Looking at the process of failover, it seems pretty foolproof; and the replicas should’ve never gone through any duplicate errors and we should’ve never had any data loss.
So, what went wrong?
Incorrect configuration variable
We found a MySQL configuration parameter innodb_flush_log_at_trx_commit, which is very critical for the seamless process of a failover.
InnoDB data changes are always committed to a transactional log which resides in the memory. This data is flushed to the EBS disk based on the setting of innodb_flush_log_at_trx_commit.
- If the variable is set to 0, logs are written and flushed to the disk once every second. Transactions for which logs have not been flushed to the disk can be lost in case of a crash.
- If the variable is set to 1, logs are written and flushed to the disk after every transaction commit. This is the default RDS setting and is required for full ACID compliance.
- If the variable is set to 2, logs are written after each transaction commit, but flushed to disk after every one second. Transactions for which logs have not been flushed to the disk can be lost in case of a crash.
For full ACID compliance, we must set the variable to 1. However, in our case, we had set it to 2. This means even though the logs were written after every commit, they were not getting flushed to the disk immediately.
After learning about this variable, everything suddenly became crystal clear to us. Since, we had set it to 2, the data was committed to the master instance but was not flushed to the primary EBS. Hence, the standby (new primary) never received this data; which is why we could not find it in the master instance after the failover.
But, why did the replicas fail? And, why was the data found in the binary logs?
Apparently, there is another variable called sync_binlog which when set to 1, flushes the data to binary logs immediately. As we had set it to 1 (which is correct), the data got written to the binary logs and replicas were able to read that data. Once the data was read, replicas ran those DML queries onto them and became in sync with the old master.

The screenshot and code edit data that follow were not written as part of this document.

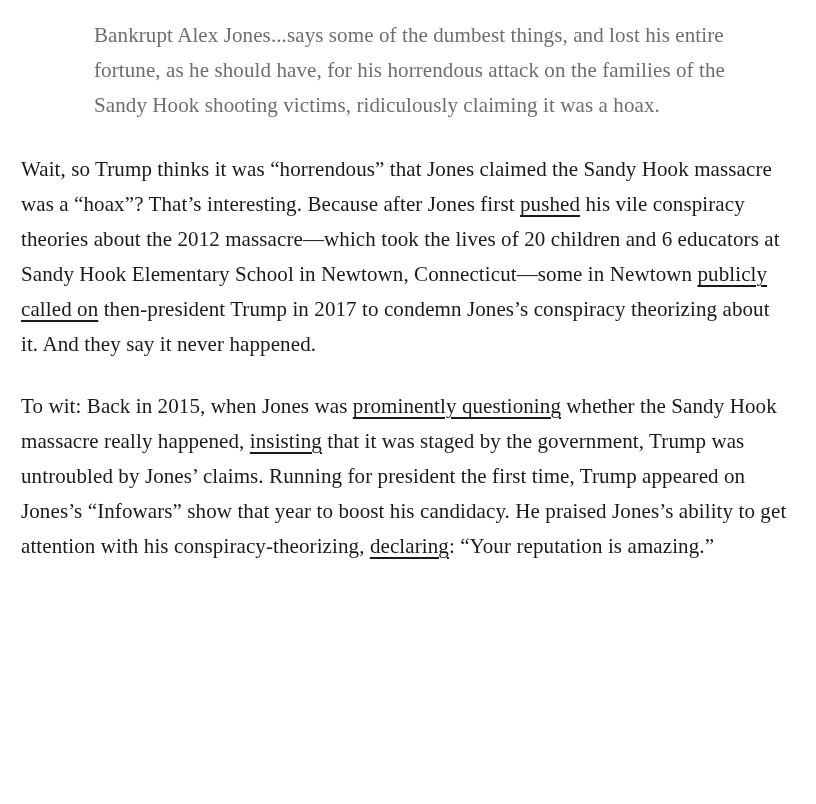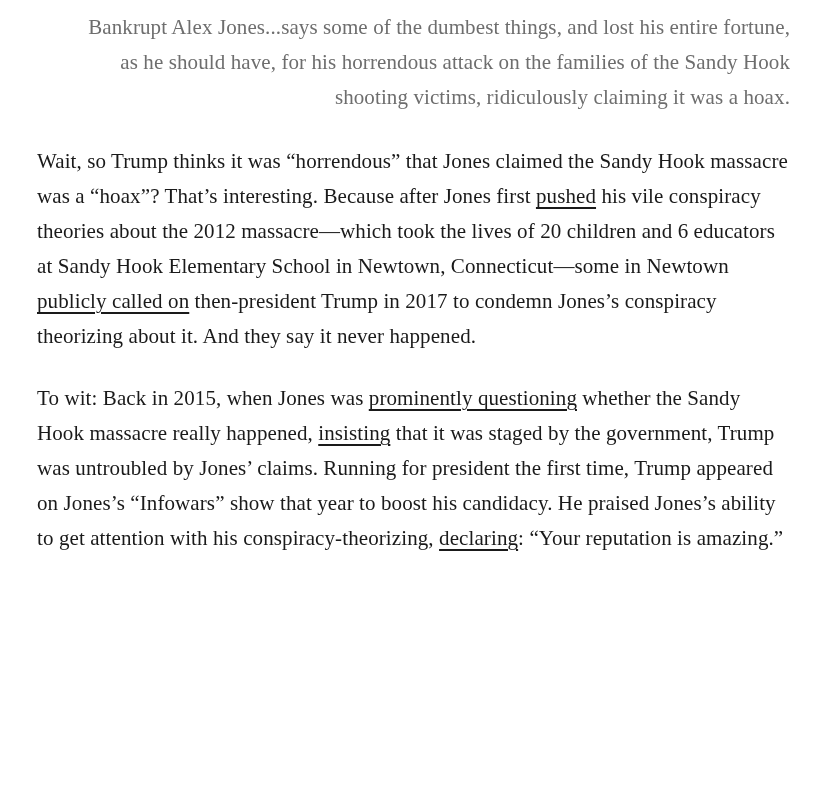--- a/index.html
+++ b/index.html
@@ -27,8 +27,7 @@
     color: #6e6e6e;
   }
   .quote p {
-    margin: 1px;
-    text-align: right;
+    margin: 9px;
   }
   .para {
     margin: 0 0 27px 16px;

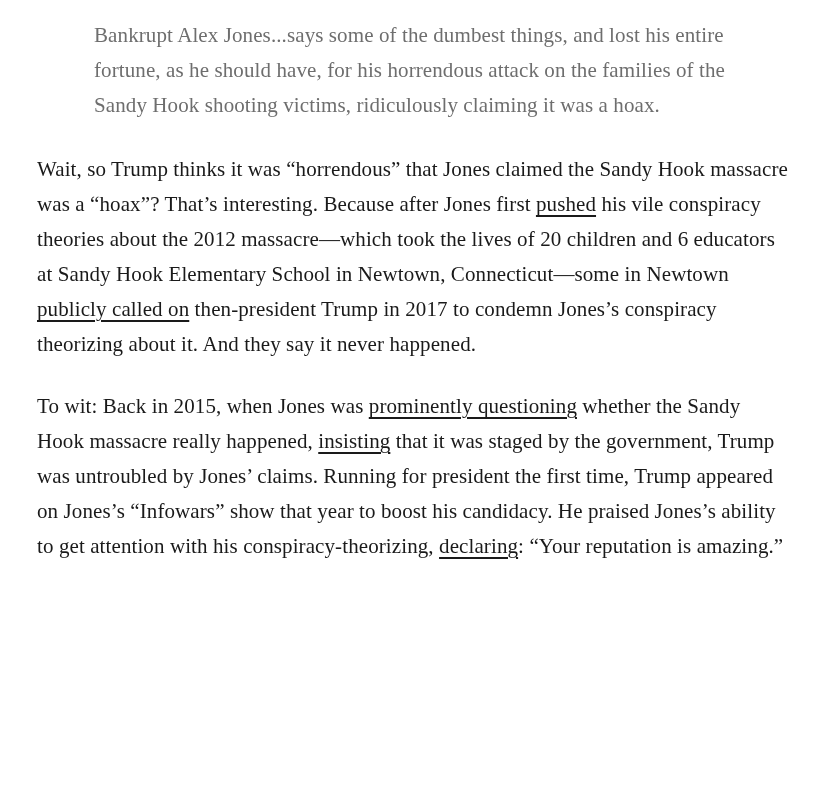--- a/index.html
+++ b/index.html
@@ -30,7 +30,7 @@
     margin: 9px;
   }
   .para {
-    margin: 0 0 27px 16px;
+    margin: 0 0 27px 0;
   }
   .inline-link {
     color: inherit;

Let’s say, the auto-increment value of one of the tables was X. Application inserted a new row which got auto-increment-id as X+1. This value X+1 reached the replica, but not the standby machine. So, when the application failed over to the standby machine, it again entered a new row with auto-increment-id as X+1. This insert, on reaching the replica, threw the duplicate-key error and crashed the replication.
We went back to our old snapshots (incidentally, we had kept the snapshots of the old replicas before deleting them); and were able to prove that the lost data was present in the replicas.
Once our theory was proved, we immediately went to the master instance and changed the value of innodb_flush_log_at_trx_commit from 2 to 1; and closed the final loop.
In retrospect, we’re glad that we dug deeper into the incident and how we were able to reach the root of the problem. The incident showed us that we were always vulnerable to data loss because of an incorrect setting of a configuration variable.
The only silver lining is, however, that we learnt a lot about how RDS manages the Multi-AZ setup and its failovers. And, of course, we gained an interesting tale to tell you all!